After Amazon took aim at his Starlink satellite internet project, SpaceX’s Elon Musk fired a verbal shot at Jeff Bezos, sarcastically claiming he retired to take up a “full-time job filing lawsuits” against the aerospace firm.
The latest salvo in an ongoing one-sided war of words was prompted by a letter an Amazon subsidiary sent this week to the US Federal Communications Commission (FCC), in which it urged the agency to reject SpaceX’s plans to deploy another group of satellites to power Starlink.
Earlier in the month, Blue Origin – the rival space firm headed by Bezos – sued NASA after it lost out to SpaceX on a $2.9 billion government contract to put astronauts on the Moon. The suit has led to ongoing delays in SpaceX’s work developing a lander for the Artemis project.
In response to a story on the latest complaint, Musk tweeted, “Turns out Besos [sic] retired in order to pursue a full-time job filing lawsuits against SpaceX...”
Turns out Besos retired in order to pursue a full-time job filing lawsuits against SpaceX …— Elon Musk (@elonmusk) August 27, 2021
However, the new protest from Amazon does not appear to signal a formal lawsuit. In its letter, Amazon’s subsidiary firm, Kuiper Systems, raises concerns about new amendments in SpaceX’s plans for the satellite system that are apparently “at odds with both [FCC] rules and public policy”.
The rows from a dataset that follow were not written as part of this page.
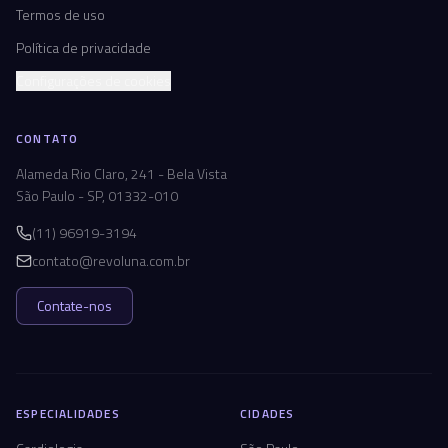
Termos de uso
Política de privacidade
Configurações de cookies
CONTATO
Alameda Rio Claro, 241 - Bela Vista
São Paulo - SP, 01332-010
(11) 96919-3194
contato@revoluna.com.br
Contate-nos
ESPECIALIDADES
CIDADES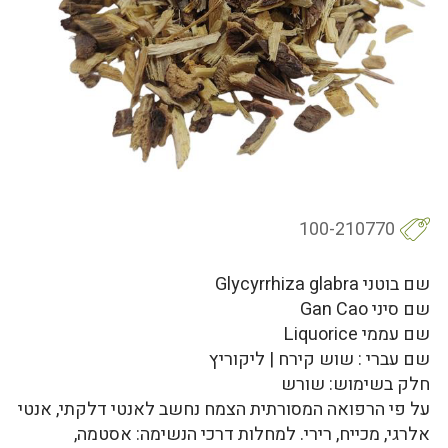
100-210770
שם בוטני Glycyrrhiza glabra
שם סיני Gan Cao
שם עממי Liquorice
שם עברי : שוש קירח | ליקוריץ
חלק בשימוש: שורש
על פי הרפואה המסורתית הצמח נחשב לאנטי דלקתי, אנטי
אלרגי, מכייח, רירי. למחלות דרכי הנשימה: אסטמה,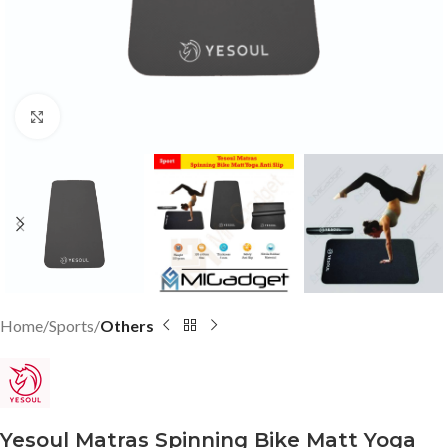
Click to enlarge
Home
Sports
Others
Yesoul Matras Spinning Bike Matt Yoga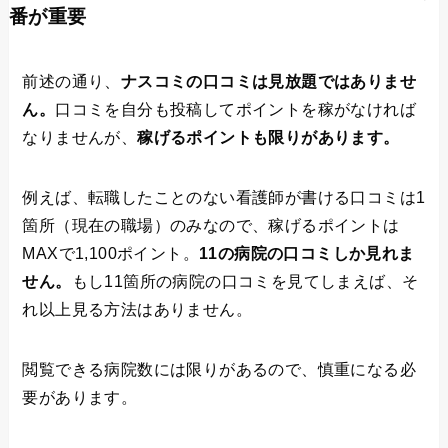
番が重要
前述の通り、
ナスコミの口コミは見放題ではありませ
ん。
口コミを自分も投稿してポイントを稼がなければ
なりませんが、
稼げるポイントも限りがあります。
例えば、転職したことのない看護師が書ける口コミは1
箇所（現在の職場）のみなので、稼げるポイントは
MAXで1,100ポイント。
11の病院の口コミしか見れま
せん。
もし11箇所の病院の口コミを見てしまえば、そ
れ以上見る方法はありません。
閲覧できる病院数には限りがあるので、慎重になる必
要があります。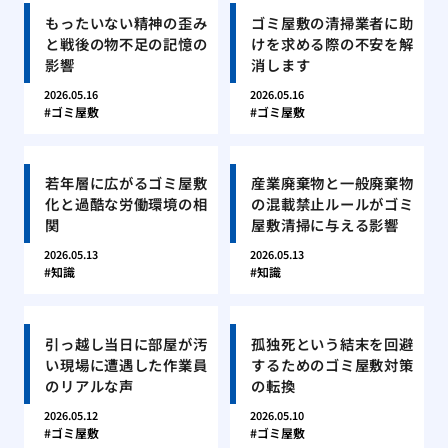
もったいない精神の歪み
ゴミ屋敷の清掃業者に助
と戦後の物不足の記憶の
けを求める際の不安を解
影響
消します
2026.05.16
2026.05.16
ゴミ屋敷
ゴミ屋敷
若年層に広がるゴミ屋敷
産業廃棄物と一般廃棄物
化と過酷な労働環境の相
の混載禁止ルールがゴミ
関
屋敷清掃に与える影響
2026.05.13
2026.05.13
知識
知識
引っ越し当日に部屋が汚
孤独死という結末を回避
い現場に遭遇した作業員
するためのゴミ屋敷対策
のリアルな声
の転換
2026.05.12
2026.05.10
ゴミ屋敷
ゴミ屋敷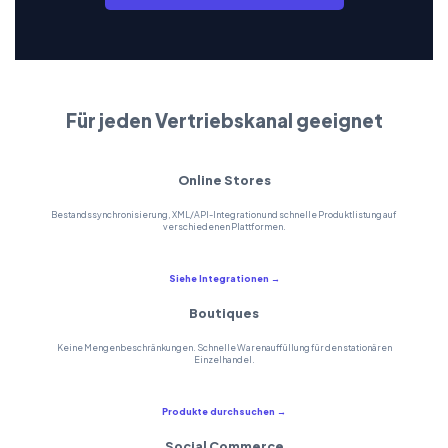
Für jeden Vertriebskanal geeignet
Online Stores
Bestandssynchronisierung, XML/API-Integration und schnelle Produktlistung auf
verschiedenen Plattformen.
Siehe Integrationen →
Boutiques
Keine Mengenbeschränkungen. Schnelle Warenauffüllung für den stationären
Einzelhandel.
Produkte durchsuchen →
Social Commerce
According to the PC Magazine story Musk responded to, Starlink is currently powered by around 1,700 low earth orbit satellites, which serve an estimated 100,000 customers around the world. To “improve coverage and network speeds,” SpaceX is apparently seeking FCC clearance to launch another set of 30,000 second-generation satellites.
The Amazon subsidiary’s complaint is that SpaceX is hedging its bets by asking the FCC to approve two “mutually exclusive” orbital configurations – where exactly the satellites will be positioned around the Earth.
This will apparently “[double] the technical effort” faced by other operators like Kuiper Systems, which will have to first review “interference and orbital debris concerns” raised by two separate satellite configurations. The letter also warns that it sets a bad precedent by encouraging “other prospective licensees” to do the same in the future.
Earlier in the week, Musk reacted with laughing emojis to a meme about Blue Origin copying SpaceX’s “homework” while designing its vertical landing spacecraft. Photographs of the Amazon venture, codenamed Project Jarvis, prompted discussion about similarities to SpaceX’s own rocket.
Previously, Musk had also trolled Bezos for Blue Origin’s inability to “get it up (to orbit)”, referring to its Moon lander and the lawsuit against NASA.